設定としては魔界からの使者的な感じなので椅子で攻撃するなどの悪い振る舞いが売りとなっていますが、お客さんが楽しめているかを常に意識しているような印象を感じ、本来の性格は優しいのではないだろうかと感じる部分もあります。
強烈な個性と隠しきれない人間らしさによって人を惹きつける魅力を持った選手だと思います。
少し決め台詞に頼っている感じもするので、今後の発信力を期待しています。
鷹木信悟の説得力
新メンバーとは思えないほどの存在感をもつ鷹木選手。
試合においては強靭な肉体から繰り出される圧倒的なパワーとタフさを感じる選手です。
新メンバーとはいえプロレスラーとしてはベテランの匂いを感じるからか、絞めのマイクパフォーマンスやバックステージの発言において言葉の説得力を感じます。
対戦相手を上から目線で扱うような傲慢さを感じさせながらも、対戦相手への敬意の気持ちを持ち、ロスインゴの仲間との絆を大事にしています。

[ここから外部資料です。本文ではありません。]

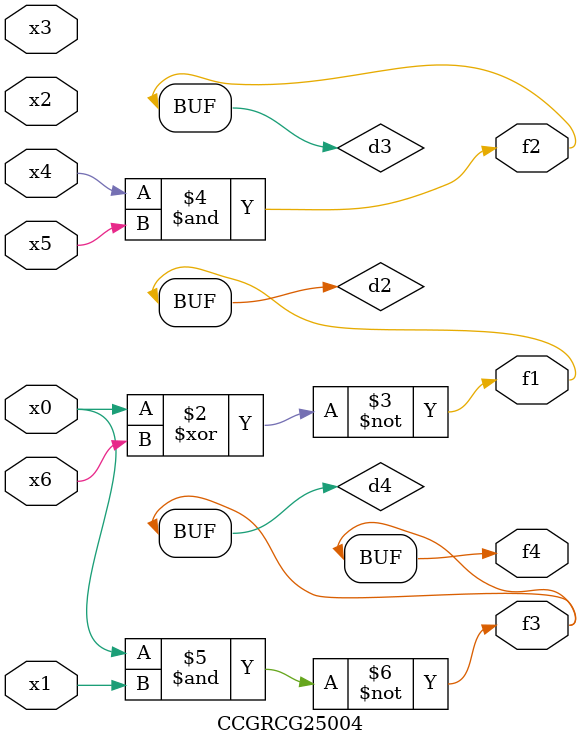
<source format=v>
module CCGRCG25004(
	input x0, x1, x2, x3, x4, x5, x6,
	output f1, f2, f3, f4
);

	wire d1, d2, d3, d4;

	nor (d1, x0);
	xnor (d2, x0, x6);
	and (d3, x4, x5);
	nand (d4, x0, x1);
	assign f1 = d2;
	assign f2 = d3;
	assign f3 = d4;
	assign f4 = d4;
endmodule

</source>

鷹木選手はガキ大将のような暑苦しさと共に義理人情に厚く、面倒見の良さと人間臭さに魅力を感じる選手だと思います。
このままてっぺん目指して駆けのぼっていく事を期待しています。
BUSHIの立ち位置
ロスインゴベルナブレスというユニット名のコンセプトであるメキシコ色を一番感じられる選手だと思います。
BUSHI選手はプロレススタイルからルチャリブレの華麗さと昭和プロレスのような懐かしさを併せ持つ魅力を感じます。
ライバル的な存在のKUSHIDA選手がWWEに挑戦しているため、ライバルがいなくなったBUSHI選手は今後どのように立ち位置を見つけていくのか注目しています。
ベテランの雰囲気を感じられますが、ジュニア戦線では鷹木選手の個性に押されている感もあるので、新たな進化を期待しています。
まとめ
ロス・インゴベルナブレス・デ・ハポンは、2015年の結成から2025年の解散まで、新日本プロレスに革新をもたらしたユニットです。内藤哲也のカリスマ性を中心に、ヒールから独自のスタイルへ進化し、ファンに愛される存在となりました。解散後も「ロス・トランキーロス・デ・ハポン」として新たな道を歩む内藤とBUSHI、そして無所属として戦い続ける元メンバーたちの動向に、今後も注目が集まります。